Normal usage of append is overwriting the initial slice variable so you don't need to worry about this, x = append(x, ...). If you use two variables, as here, you can potentially have two different slices used as though they were equivalent in later code.
Thanks for this. It gets weirder! The slice grows/doubles if capacity is insufficient. So if you initialize the original slice all the way to capacity (len=4, cap=4), it works correctly. But if len=3 and cap=4, it shows bad behavior.
https://play.golang.org/p/qf3lAoin4dM
it also takes some figuring that the first character of anything needs to be uppercase if 1) you try to a function outside of the main source file, and 2) use an element from a struct in a template, i.e. {{.element}} does not work...
This would not work actually because it would only be modifying the copy that exists in the inner loop of the for loop. You'd be taking a pointer to the for loop stack variable and modifying it.
If they were already references as you first mention that way simply article.legs = 99 would work yes.
The problem you are trying to solve is, that with a statement like
for i := 0; i < n; i++ {
doAThing(i)
}
you want `i` to be valid inside the loop body, in the for-clauses but not outside the for-statement. Go solves this by saying that an if/for/switch statement has an implicit block surrounding them and that block is what scopes the loop variables. AFAIK no one considered, that this would have this consequence in relation to closures.
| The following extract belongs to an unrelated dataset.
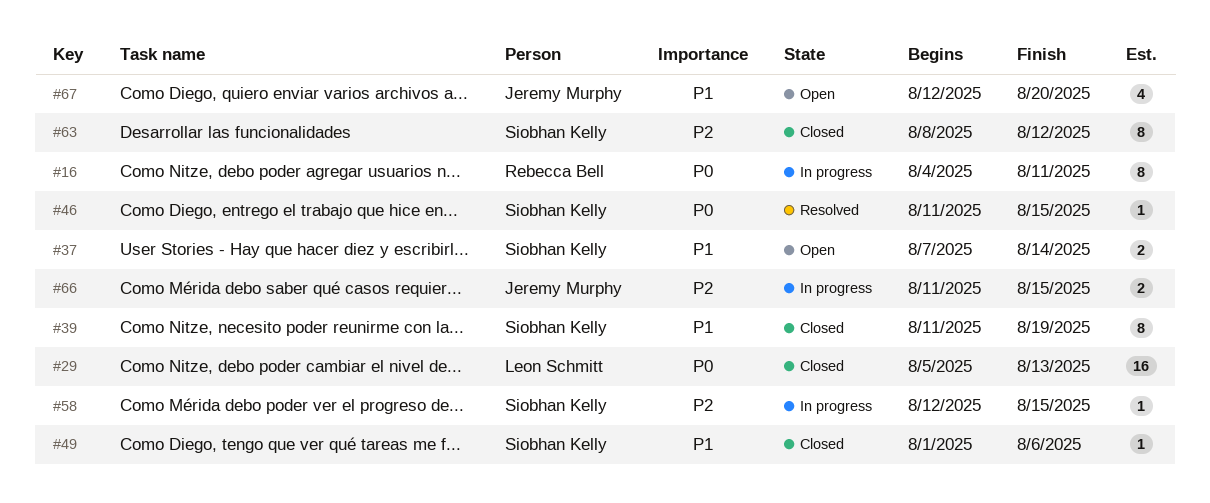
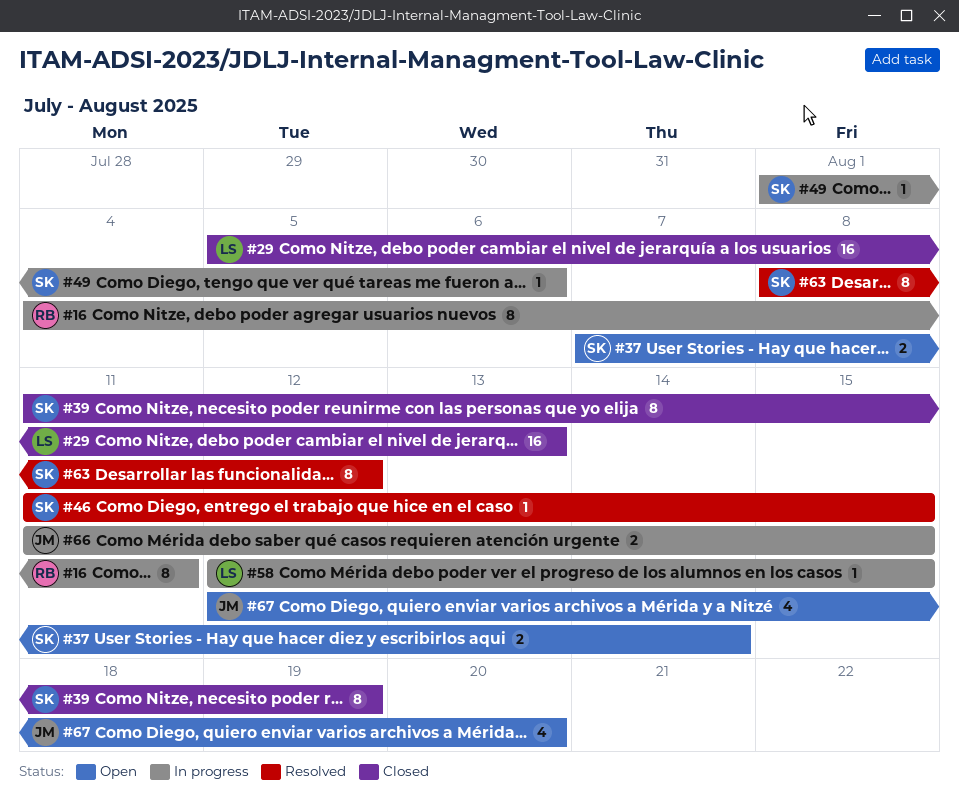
#49, status: Closed -> In progress
#58, owner: Siobhan Kelly -> Leon Schmitt
#63, status: Closed -> Resolved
Performance wouldn't really matter, because compilers tend to be pretty good at optimizing these kinds of things. They already reorder when they check for the condition and how they jump non-intuitively and the naive instruction sequence would involve freeing some stack-space at the end of the loop, reallocating it in the next iteration and then writing the new value to it. Figuring out that you can save the actual stack-pointer operations isn't that hard.
Sure. It's an easy problem to fix, now that the team is aware it. I'm pretty sure they'll solve it for Go 2. In the meantime, it would break the compatibility promise, so it's just a kludge we have to live with.
I basically just wanted to point out that the problem isn't so much an implementation question (or about performance). But that no one thought of it and it's now mainly a question of how to best phrase the spec for this :)
My favorite gotchya is that assigning a nil pointer to an interface will not give you a nil interface.
Once you know what's going on, it totally makes sense, but usually you don't start out with that deep an understanding of how interfaces work, and it violates natural-looking assumptions about algebraic equality, which makes for very easy counter-intuitive behavior.